Though Leonard Quart expresses disdain for the infirmities of old age, his determination to march on and prosper — in spite of the time of year and of life — show us the way forward. Don’t die till you’re dead!
I am suffering from neuropathy. Since last June my feet have been giving me a hard time. Walking long distances has turned out to be more arduous than it once was. And the bone-chilling, snow-ridden harsh winter has only added to the strain of getting about.
But I am not yet ready to become a recluse. I don’t hide away in my too-warm apartment screening DVDs or watching repetitious news analyses on CNN or MSNBC for hours, while periodically peering out at the unrelenting horrific weather through a blurred window.
On the contrary, I persist in roaming around Manhattan, observing the state of its various neighborhoods — the parks, street life, shops, and housing. The walks provide me aesthetic pleasure, insight into the nature of the city’s constant flux and drama and, most importantly, a sense that I am still physically able, slower pace and all, to move about with some ease even in dreadful weather conditions. There has also been encounters with strangers, mostly idle talk about exercise bikes and broken elevators, but a few can be revelatory in some way.
One bitterly cold but sunny day my wife and I set out to visit the Chelsea art galleries. Before we arrive there we have two chance meetings with strangers — one with a waitress after escaping into a small SoHo café to get warm, the other with an old woman at a bus stop as the brutal wind whipped around us.
In a brief conversation about the great Czech filmmakers of the ’60s, she also spoke without affection or nostalgia about the grayness of Czech cities. Her memory of the exquisite Prague, with its medieval Old and New Towns, was primarily focused on the neighborhoods outside the center filled with grim, characterless apartment buildings. The waitress, a smart, articulate woman in her late 30s, turned out to have come to the U.S. 21 years ago from Ostrava, a large industrial city in the Czech Republic. That’s about all the personal detail we gleaned, except that she attended CUNY and lives on Staten Island.
I too remembered as not so different from a large portion of the ’50s Bronx. It was also clear that she had embraced America and an “exhilarating” New York, and had lost interest in visiting the Czech Republic to see her family, who instead came here regularly to visit her in the city where she had re-established her roots as a New Yorker and American.
A DYING SPECIES
The old woman we waited for a bus with was a funny, feisty native New Yorker, who still lives in a rent-controlled, third-floor walk-up apartment in the South Village near St. Anthony’s Church (once the center of the community) that she has inhabited for 60 years. For many years she was part of a thriving community of Italian and Irish families, but her husband died a long time ago and that working class, ethnic world has almost disappeared.
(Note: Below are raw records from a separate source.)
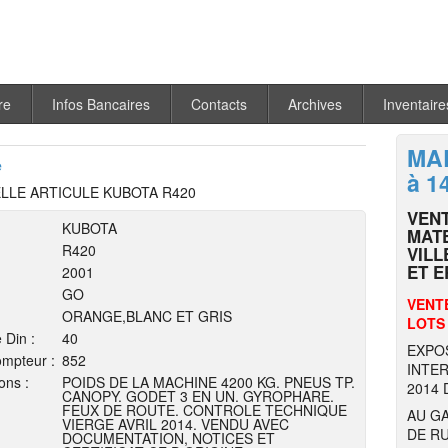
re
Infos Bancaires
Contacts
Archives
Inventaire
MAR
e
à 1
LLE ARTICULE KUBOTA R420
VEN
KUBOTA
MATE
R420
VILL
ET E
2001
GO
VENTE
ORANGE,BLANC ET GRIS
LOTS
 Din :
40
EXPO
mpteur :
852
INTER
ons :
POIDS DE LA MACHINE 4200 KG. PNEUS TP.
2014 
CANOPY. GODET 3 EN UN. GYROPHARE.
FEUX DE ROUTE. CONTROLE TECHNIQUE
AU GA
VIERGE AVRIL 2014. VENDU AVEC
DE RU
DOCUMENTATION, NOTICES ET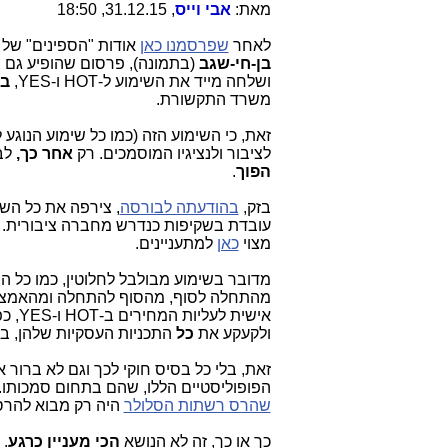
מאת:
אבי וייס
, 31.12.15, 18:50
לאחר
שפרסמנו כאן
אודות "הספינים" של י
בן-חי-שגב
(בתמונה), פרסום שהופיע גם 
ושלחה מייד את השימוע ל-HOT ו-YES,
ב
משרד התקשורת.
זאת, כי השימוע הזה (כמו כל שימוע הנוגע 
לציבור ולנציגיו המוסמכים. רק
אחר כך,
לב
הפוך
.
בזק,
בהודעתה לבורסה
, צירפה את כל השי
עובדת בשקיפות כנדרש מחברה ציבורית.
מצוי
כאן
למתעניינים
.
מדובר בשימוע מבולבל לחלוטין, כמו כל ה
מהתחלה לסוף, מהסוף להתחלה ומהאמצע 
אישית לעליות המחירים ב-HOT ו-YES, כפי שחשפנו
ולקעקע את
כל
התכניות העסקיות שלהן, ב
זאת, בלי כל בסיס חוקי לכך וגם לא בר
הפופוליסטיים הללו, שהם בתחום סמכותו. 
שהרס רשתות הסלולר
היה רק מבוא להרס
כך או כך, זה לא הנושא
הכי מעניין כרגע
. 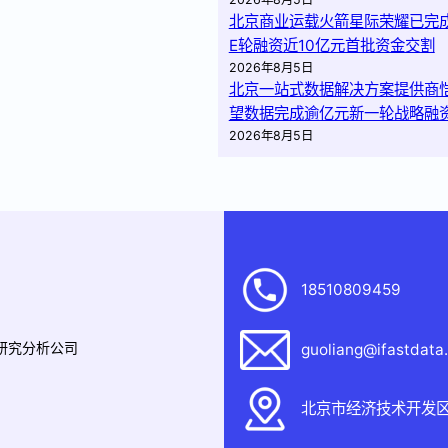
北京商业运载火箭星际荣耀已完
E轮融资近10亿元首批资金交割
2026年8月5日
北京一站式数据解决方案提供商
望数据完成逾亿元新一轮战略融
2026年8月5日
18510809459
据研究分析公司
guoliang@ifastdata
北京市经济技术开发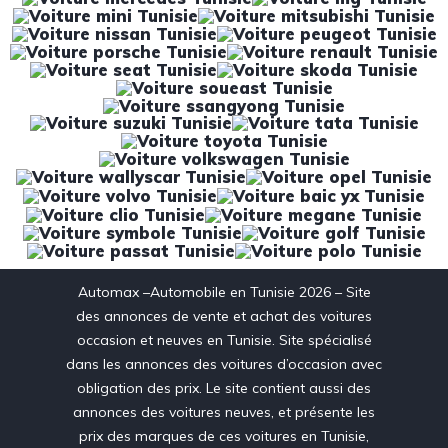
Automax –Automobile en Tunisie 2026 – Site
des annonces de vente et achat des voitures
occasion et neuves en Tunisie. Site spécialisé
dans les annonces des voitures d’occasion avec
obligation des prix. Le site contient aussi des
annonces des voitures neuves, et présente les
prix des marques de ces voitures en Tunisie,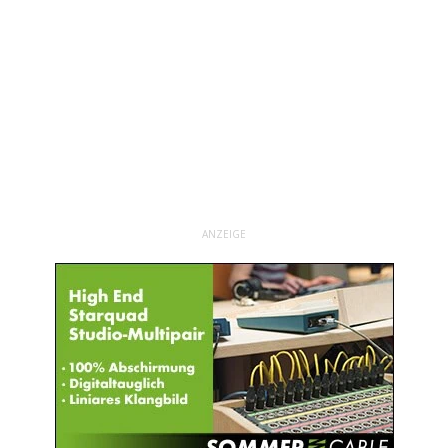
ANZEIGE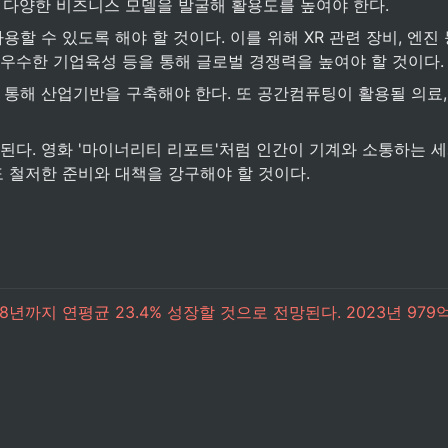
 다양한 비즈니스 모델을 발굴해 활용도를 높여야 한다.
할 수 있도록 해야 할 것이다. 이를 위해 XR 관련 장비, 엔진 
 우수한 기업육성 등을 통해 글로벌 경쟁력을 높여야 할 것이다.
통해 산업기반을 구축해야 한다. 또 공간컴퓨팅이 활용될 의료, 엔
다. 영화 '마이너리티 리포트'처럼 인간이 기계와 소통하는 세
 철저한 준비와 대책을 강구해야 할 것이다.
2028년까지 연평균 23.4% 성장할 것으로 전망된다. 2023년 97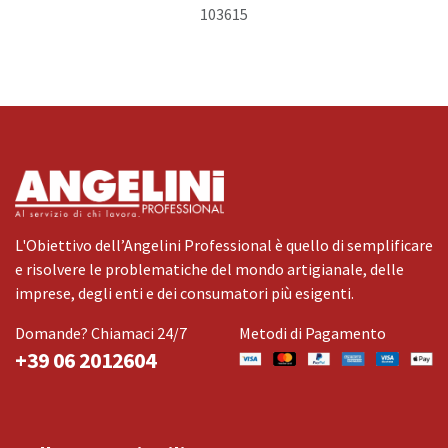
103615
L'Obiettivo dell’Angelini Professional è quello di semplificare
e risolvere le problematiche del mondo artigianale, delle
imprese, degli enti e dei consumatori più esigenti.
Domande? Chiamaci 24/7
Metodi di Pagamento
+39 06 2012604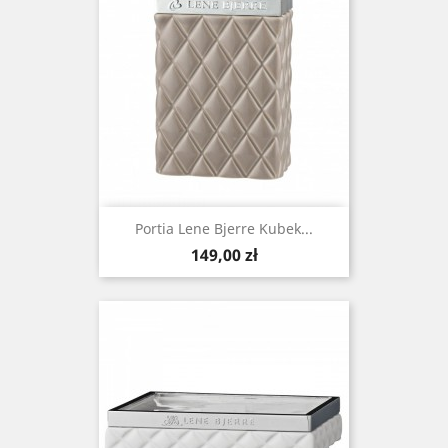
Portia Lene Bjerre Kubek...
Cena
149,00 zł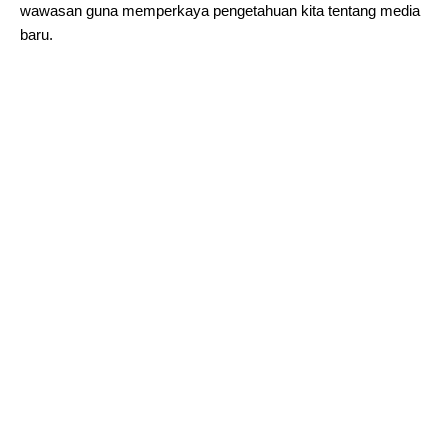
wawasan guna memperkaya pengetahuan kita tentang media
baru.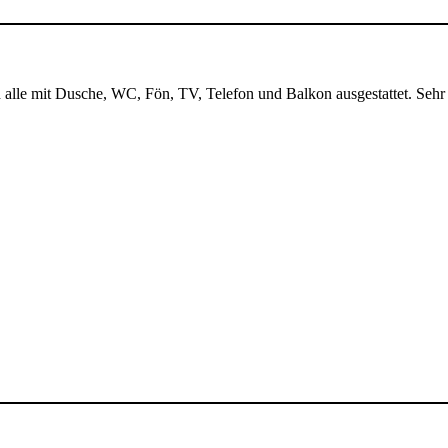
alle mit Dusche, WC, Fön, TV, Telefon und Balkon ausgestattet. Sehr i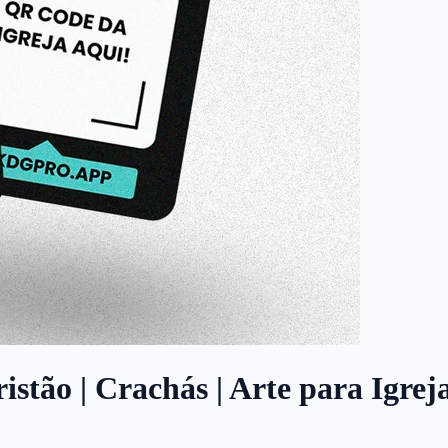
istão | Crachás | Arte para Igrej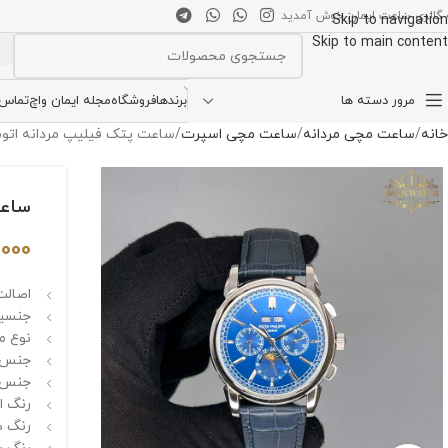
 گالری ساعت ایمان خوش آمدید
Skip to navigation
Skip to main content
انتخاب دسته بندی
مرور دسته ها
برندها
فروشگاه
مجله ایمان واچ
تماس ب
خانه
ساعت مچی مردانه
ساعت مچی اسپرت
ساعت پتک فیلیپ مردانه اتوماتیک نقره
ساعت 
,000
اصالت
جنسیت
نوع م
جنس ب
جنس ب
رنگ اص
رنگ ص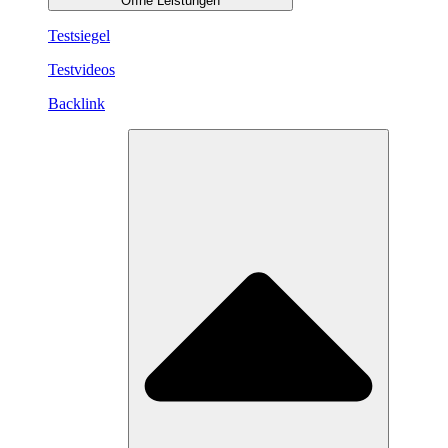
Öffne Leistungen
Testsiegel
Testvideos
Backlink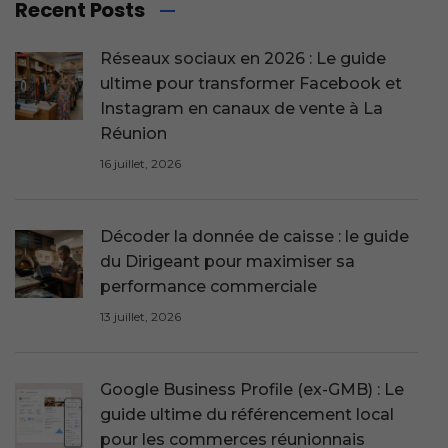
Recent Posts
Réseaux sociaux en 2026 : Le guide
ultime pour transformer Facebook et
Instagram en canaux de vente à La
Réunion
16 juillet, 2026
Décoder la donnée de caisse : le guide
du Dirigeant pour maximiser sa
performance commerciale
13 juillet, 2026
Google Business Profile (ex-GMB) : Le
guide ultime du référencement local
pour les commerces réunionnais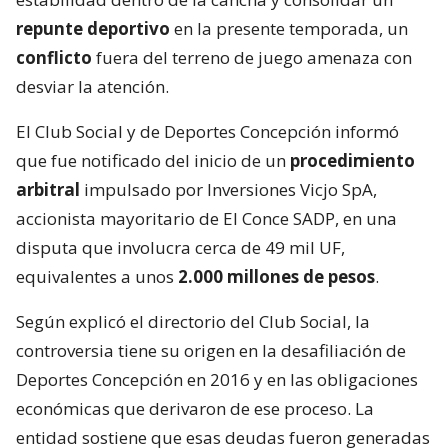
repunte deportivo
en la presente temporada, un
conflicto
fuera del terreno de juego amenaza con
desviar la atención.
El Club Social y de Deportes Concepción informó
que fue notificado del inicio de un
procedimiento
arbitral
impulsado por Inversiones Vicjo SpA,
accionista mayoritario de El Conce SADP, en una
disputa que involucra cerca de 49 mil UF,
equivalentes a unos
2.000 millones de pesos
.
Según explicó el directorio del Club Social, la
controversia tiene su origen en la desafiliación de
Deportes Concepción en 2016 y en las obligaciones
económicas que derivaron de ese proceso. La
entidad sostiene que esas deudas fueron generadas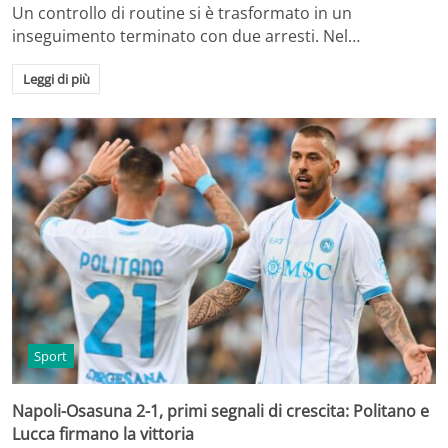
Un controllo di routine si è trasformato in un
inseguimento terminato con due arresti. Nel…
Leggi di più
Sport
Napoli-Osasuna 2-1, primi segnali di crescita: Politano e
Lucca firmano la vittoria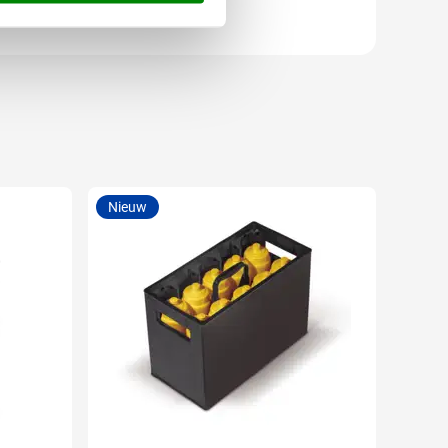
Nieuw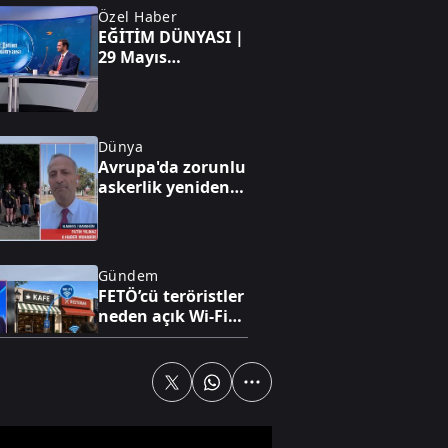
Özel Haber
EĞİTİM DÜNYASI |
29 Mayıs
Üniversitesi neden
tercih edilmeli?
Dünya
Avrupa'da zorunlu
askerlik yeniden
gündemde: Yeni
modeller
tartışılıyor
Gündem
FETÖ’cü teröristler
neden açık Wi-Fi
ağlarını tercih
ediyor?
Gündem
FETÖ'nün yeni
iletişim şifreleri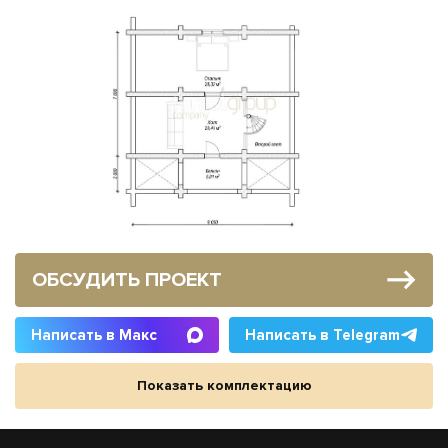
ОБСУДИТЬ ПРОЕКТ
Написать в Макс
Написать в Telegram
Показать комплектацию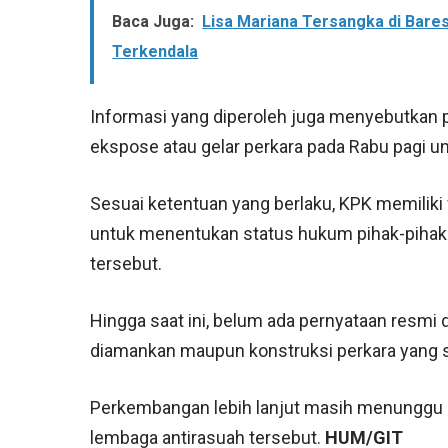
Baca Juga:
Lisa Mariana Tersangka di Bare
Terkendala
Informasi yang diperoleh juga menyebutkan 
ekspose atau gelar perkara pada Rabu pagi 
Sesuai ketentuan yang berlaku, KPK memilik
untuk menentukan status hukum pihak-pihak 
tersebut.
Hingga saat ini, belum ada pernyataan resmi
diamankan maupun konstruksi perkara yang s
Perkembangan lebih lanjut masih menunggu ha
lembaga antirasuah tersebut.
HUM/GIT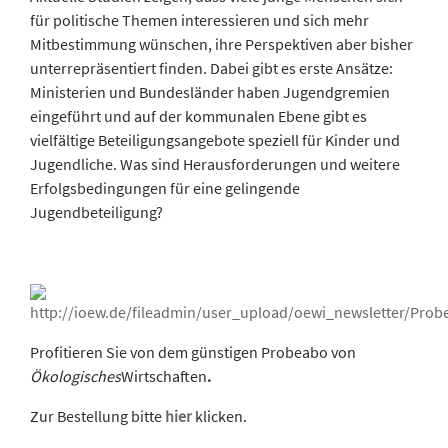
für politische Themen interessieren und sich mehr
Mitbestimmung wünschen, ihre Perspektiven aber bisher
unterrepräsentiert finden. Dabei gibt es erste Ansätze:
Ministerien und Bundesländer haben Jugendgremien
eingeführt und auf der kommunalen Ebene gibt es
vielfältige Beteiligungsangebote speziell für Kinder und
Jugendliche. Was sind Herausforderungen und weitere
Erfolgsbedingungen für eine gelingende
Jugendbeteiligung?
Profitieren Sie von dem günstigen Probeabo von
Ökologisches
Wirtschaften
.
Zur Bestellung bitte
hier
klicken.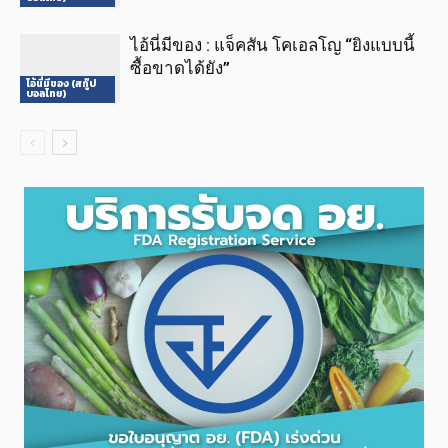
ไอ้นี่มีของ : แจ็คสัน โคเอลโญ “ยิงแบบนี้
ซื้อขาดได้ยัง”
ไอ้นี่มีของ (สกู๊ป
บอลไทย)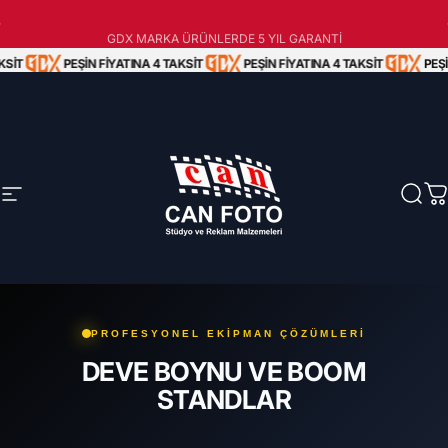
İçeriğe atla
Peşin Fiyatına 3 Taksit!
AYNI GÜN ÜCRETSİZ KARGO!
KSİT
PEŞİN FİYATINA 4 TAKSİT
PEŞİN FİYATINA 4 TAKSİT
PEŞİ
GDX MARKA ÜRÜNLERDE 5 YIL GARANTİ
Site navigasyonu
Can Foto Stüdyo ve Reklam Malzemeleri
Ara
S
PROFESYONEL EKİPMAN ÇÖZÜMLERİ
DEVE BOYNU VE BOOM
STANDLAR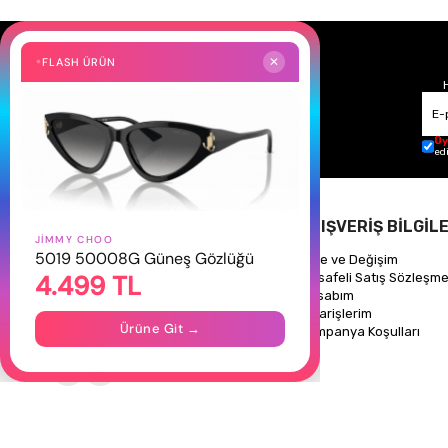
FLASH ÜRÜN
✕
Üy
ed
HAKKIMIZDA
ALIŞVERİŞ BİLGİLE
JIMMY CHOO
5019 50008G Güneş Gözlüğü
Hakkımızda
İade ve Değişim
4.499 TL
Gizlilik Politikası
Mesafeli Satış Sözleşme
İletişim
Hesabım
Mağazalarımız
Siparişlerim
Ürüne Git →
Kampanya Koşulları
Takipte Kal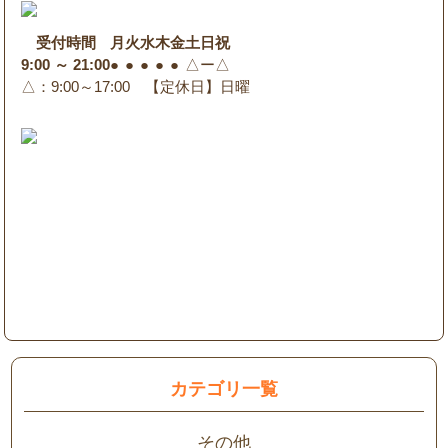
受付時間
月
火
水
木
金
土
日
祝
9:00 ～ 21:00
●
●
●
●
●
△
ー
△
△
：9:00～17:00 【定休日】日曜
カテゴリ一覧
その他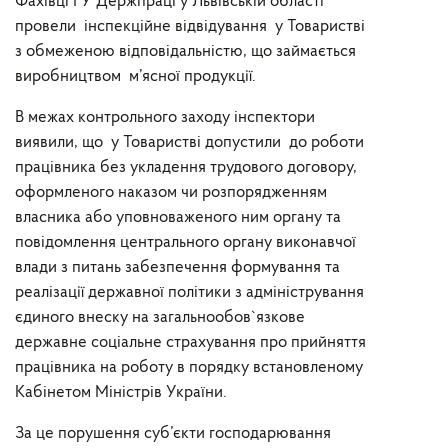
Фахівці ГУ Держпраці у Львівській області
провели інспекційне відвідування у Товаристві
з обмеженою відповідальністю, що займається
виробництвом м’ясної продукції.
В межах контрольного заходу інспектори
виявили, що у Товаристві допустили до роботи
працівника без укладення трудового договору,
оформленого наказом чи розпорядженням
власника або уповноваженого ним органу та
повідомлення центрального органу виконавчої
влади з питань забезпечення формування та
реалізації державної політики з адміністрування
єдиного внеску на загальнообов`язкове
державне соціальне страхування про прийняття
працівника на роботу в порядку встановленому
Кабінетом Міністрів України.
За це порушення суб’єкти господарювання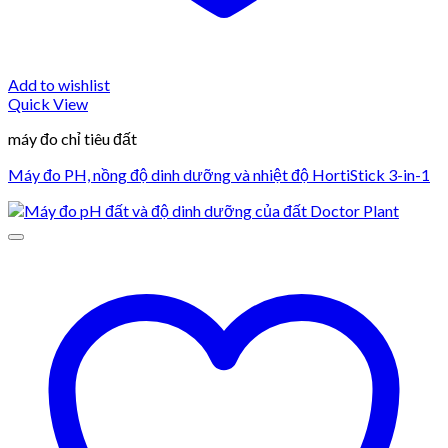
Add to wishlist
Quick View
máy đo chỉ tiêu đất
Máy đo PH, nồng độ dinh dưỡng và nhiệt độ HortiStick 3-in-1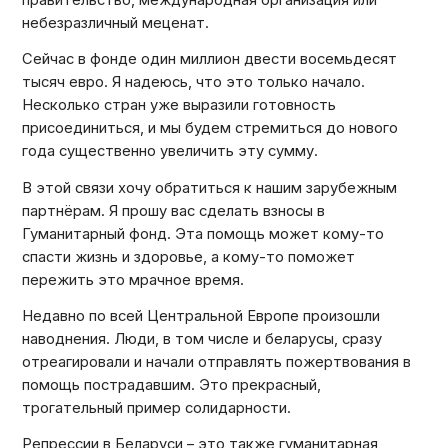
небезразличный меценат.
Сейчас в фонде один миллион двести восемьдесят
тысяч евро. Я надеюсь, что это только начало.
Несколько стран уже выразили готовность
присоединиться, и мы будем стремиться до нового
года существенно увеличить эту сумму.
В этой связи хочу обратиться к нашим зарубежным
партнёрам. Я прошу вас сделать взносы в
Гуманитарный фонд. Эта помощь может кому-то
спасти жизнь и здоровье, а кому-то поможет
пережить это мрачное время.
Недавно по всей Центральной Европе произошли
наводнения. Люди, в том числе и беларусы, сразу
отреагировали и начали отправлять пожертвования в
помощь пострадавшим. Это прекрасный,
трогательный пример солидарности.
Репрессии в Беларуси – это также гуманитарная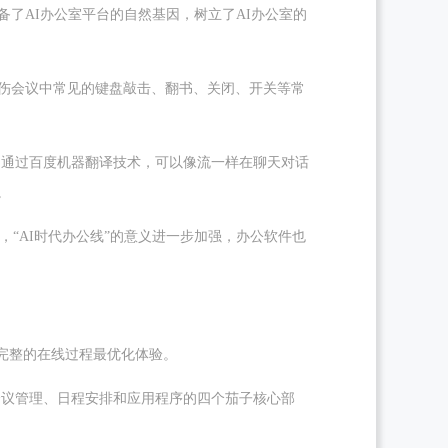
了AI办公室平台的自然基因，树立了AI办公室的
烫伤会议中常见的键盘敲击、翻书、关闭、开关等常
。通过百度机器翻译技术，可以像流一样在聊天对话
。
，“AI时代办公线”的意义进一步加强，办公软件也
不完整的在线过程最优化体验。
会议管理、日程安排和应用程序的四个茄子核心部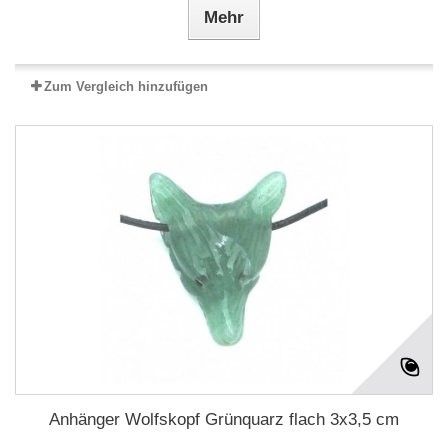
Mehr
Zum Vergleich hinzufügen
Anhänger Wolfskopf Grünquarz flach 3x3,5 cm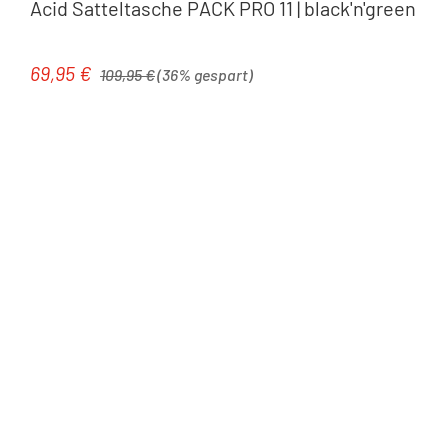
Acid Satteltasche PACK PRO 11 | black'n'green
Regulärer Preis:
69,95 €
Verkaufspreis:
109,95 €
(36% gespart)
They were bought out, left for Florida or the suburbs, or died — replaced by overpriced, tarted-up tenement apartments filled with young singles and couples.
But she conveys a strong life force and isn’t planning on being pushed out yet. She also speaks in a tough, knowing New York vernacular about how landlords and developers have made it impossible for people who are not affluent to live in the Village any longer.
It struck me that a vital, smart woman like her was once the backbone of the city, but has little place in a New York where the big money has triumphed.
She is not the only victim of gentrification. It’s clear that in recent decades small mom-and-pop and small specialty businesses are disappearing, replaced by ubiquitous drug store chains, banks, and big-box stores.
The issue is how to save these stores, and maintain some of the unique character of the city. It wasn’t always this way. From 1945-1963, New York City’s businesses had rights and protection when they went to renegotiate their commercial leases. This occurred because of excessive speculation in commercial real estate caused by WWII. So, it’s possible. More on this in another column.
Our third chance encounter of the day took place at Pace Gallery in Chelsea on one of the last days that a striking Louise Nevelson exhibit entitled “Collages and Assemblages” is being shown. It’s rare that strangers speak to you when wandering around an exhibit, but this time a personable, art-aware black architect began to share with my wife a mutual sense of astonishment and joy about this exhibit of some of Nevelson’s mostly late-life small collages — brown and gray wood pieces on wood, delicately composed. He also had memories of Nevelson dramatically dressed and theatrical looking (her face a mask), scavenging for materials near her home in Nolita years ago. We all shared our excitement about her work and the pleasure of encounter.
These accidental meetings would never have occurred if we had allowed the weather to stop us. I feel a need to repeatedly murmur the mantra that I won’t allow either age or illness to prevent me from living as fully as possible. Up to this point, it has worked.
This column was published on March 19, 2015, in The Berkshire Eagle.
What a moving story. I so identify with Leonard quart. I am not suffering physically but suffer from the heartache of seeing my ethnic alive city change to strangers I do not know and who do not speak with me. I was born and raised in Bensonhurst where I knew everyone on my block, doors were open and everyday was a feast of smells and hearing Italian dialects.